C'est moi !
2009-10-20 00:32:04 UTC
Noam Chomsky et Edward S. Herman donnent beaucoup d’exemples. Ils comparent ainsi l’affaire du prêtre polonais Jerzy Popieluszko –sympathisant du syndicat d’opposition Solidarité, il avait été assassiné par la police polonaise en 1984– et l’affaire Oscar Arnulfo Romero –archevêque de San Salvador, défenseur des humbles en résistance, il avait été assassiné en mars 1980. Les assassins de Popieluszko avaient été identifiés, arrêtés, jugés et mis en prison. Le dispositif culturel dominant s’empara du mérite de cette diligence judiciaire : il attribua cette efficience de la police et de la justice polonaises à la pression exercée par les médias du monde entier. Remarque peut-être vraie, mais d’autant plus accablante si on regarde l’affaire Romero.
L’assassinat de l’archevêque salvadorien, pourtant beaucoup plus élevé dans la hiérarchie ecclésiale, n’avait quasiment pas été rapporté par le dispositif culturel dominant.
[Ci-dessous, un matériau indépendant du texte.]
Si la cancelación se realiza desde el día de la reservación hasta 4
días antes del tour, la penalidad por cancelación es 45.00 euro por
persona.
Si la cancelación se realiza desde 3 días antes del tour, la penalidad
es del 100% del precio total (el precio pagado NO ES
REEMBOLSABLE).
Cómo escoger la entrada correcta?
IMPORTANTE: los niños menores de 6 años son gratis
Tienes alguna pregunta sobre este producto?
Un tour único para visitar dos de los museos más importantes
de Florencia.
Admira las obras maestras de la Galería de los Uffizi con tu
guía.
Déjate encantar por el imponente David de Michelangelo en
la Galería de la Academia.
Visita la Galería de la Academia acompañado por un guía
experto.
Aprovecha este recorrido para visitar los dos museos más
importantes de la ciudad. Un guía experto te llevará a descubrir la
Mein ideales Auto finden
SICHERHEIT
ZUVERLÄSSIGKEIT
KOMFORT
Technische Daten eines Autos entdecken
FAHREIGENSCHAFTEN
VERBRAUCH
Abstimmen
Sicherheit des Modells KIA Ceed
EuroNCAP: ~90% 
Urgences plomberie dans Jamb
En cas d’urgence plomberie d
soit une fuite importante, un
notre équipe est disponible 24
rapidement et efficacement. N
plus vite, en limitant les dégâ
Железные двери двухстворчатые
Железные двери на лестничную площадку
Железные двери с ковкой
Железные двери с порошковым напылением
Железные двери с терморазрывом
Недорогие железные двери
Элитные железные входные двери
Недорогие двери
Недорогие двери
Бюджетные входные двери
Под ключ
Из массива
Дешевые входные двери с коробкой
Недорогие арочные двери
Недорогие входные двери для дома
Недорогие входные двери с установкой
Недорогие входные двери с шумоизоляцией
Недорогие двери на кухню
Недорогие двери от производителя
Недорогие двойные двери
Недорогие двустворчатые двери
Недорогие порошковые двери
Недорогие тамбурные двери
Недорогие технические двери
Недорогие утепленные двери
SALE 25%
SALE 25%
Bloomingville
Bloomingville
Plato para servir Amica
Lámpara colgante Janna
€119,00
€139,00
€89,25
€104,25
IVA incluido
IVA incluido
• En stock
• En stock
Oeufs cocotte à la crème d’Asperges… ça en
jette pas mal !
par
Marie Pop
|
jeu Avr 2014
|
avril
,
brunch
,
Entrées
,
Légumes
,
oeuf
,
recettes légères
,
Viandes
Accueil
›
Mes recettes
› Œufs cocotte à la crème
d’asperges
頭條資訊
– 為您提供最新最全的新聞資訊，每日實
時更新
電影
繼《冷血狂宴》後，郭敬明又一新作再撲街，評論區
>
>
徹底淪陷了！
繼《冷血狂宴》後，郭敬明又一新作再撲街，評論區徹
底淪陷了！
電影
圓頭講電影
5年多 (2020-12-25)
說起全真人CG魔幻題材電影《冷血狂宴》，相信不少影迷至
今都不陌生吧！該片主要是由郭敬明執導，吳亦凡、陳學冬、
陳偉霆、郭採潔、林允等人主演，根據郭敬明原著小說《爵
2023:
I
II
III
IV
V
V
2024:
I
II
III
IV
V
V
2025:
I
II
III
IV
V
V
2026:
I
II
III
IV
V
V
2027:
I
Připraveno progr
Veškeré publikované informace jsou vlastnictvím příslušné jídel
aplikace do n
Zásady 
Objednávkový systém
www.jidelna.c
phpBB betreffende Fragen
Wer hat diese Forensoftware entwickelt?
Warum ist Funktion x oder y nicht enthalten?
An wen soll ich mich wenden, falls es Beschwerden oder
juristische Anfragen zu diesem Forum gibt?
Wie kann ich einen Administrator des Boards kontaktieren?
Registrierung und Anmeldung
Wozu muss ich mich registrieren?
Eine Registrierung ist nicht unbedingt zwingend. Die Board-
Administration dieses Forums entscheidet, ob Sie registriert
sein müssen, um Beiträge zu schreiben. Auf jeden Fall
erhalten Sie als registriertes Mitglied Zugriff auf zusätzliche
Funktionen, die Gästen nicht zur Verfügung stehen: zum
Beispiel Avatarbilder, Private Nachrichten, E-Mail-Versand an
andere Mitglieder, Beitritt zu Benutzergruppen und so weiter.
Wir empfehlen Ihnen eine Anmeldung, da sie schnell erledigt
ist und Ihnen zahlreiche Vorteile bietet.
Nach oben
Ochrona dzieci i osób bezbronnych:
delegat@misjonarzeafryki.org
Les coupables de l’assassinat de Romero n’ont jamais été identifiés, encore moins arrêtés… Dire que dans la Pologne communiste on assassine impunément les prêtres d’opposition signifiait apporter de l’eau au moulin de l’idéologie dominante, donc l’assassinat de Popieluszko était dénoncé avec insistance et les suites données à l’affaire tenaient en haleine le dispositif culturel dominant, suscitant la curiosité et l’intérêt du public. Par contre Romero, archevêque de San Salvador, assassiné par les escadrons de la mort d’extrême droite, était une victime encombrante pour le dispositif culturel dominant, son cas ne fut donc guère suivi par la grande presse. Ainsi si on tient pour vraie l’affirmation selon laquelle c’est la pression de la presse mondiale qui a contraint le régime polonais à arrêter et incarcérer les coupables de l’assassinat de Jerzy Popieluszko, le silence de la même grande presse dans le cas de l’archevêque Oscar Arnulfo Romero visait à garantir l’impunité à ses assassins.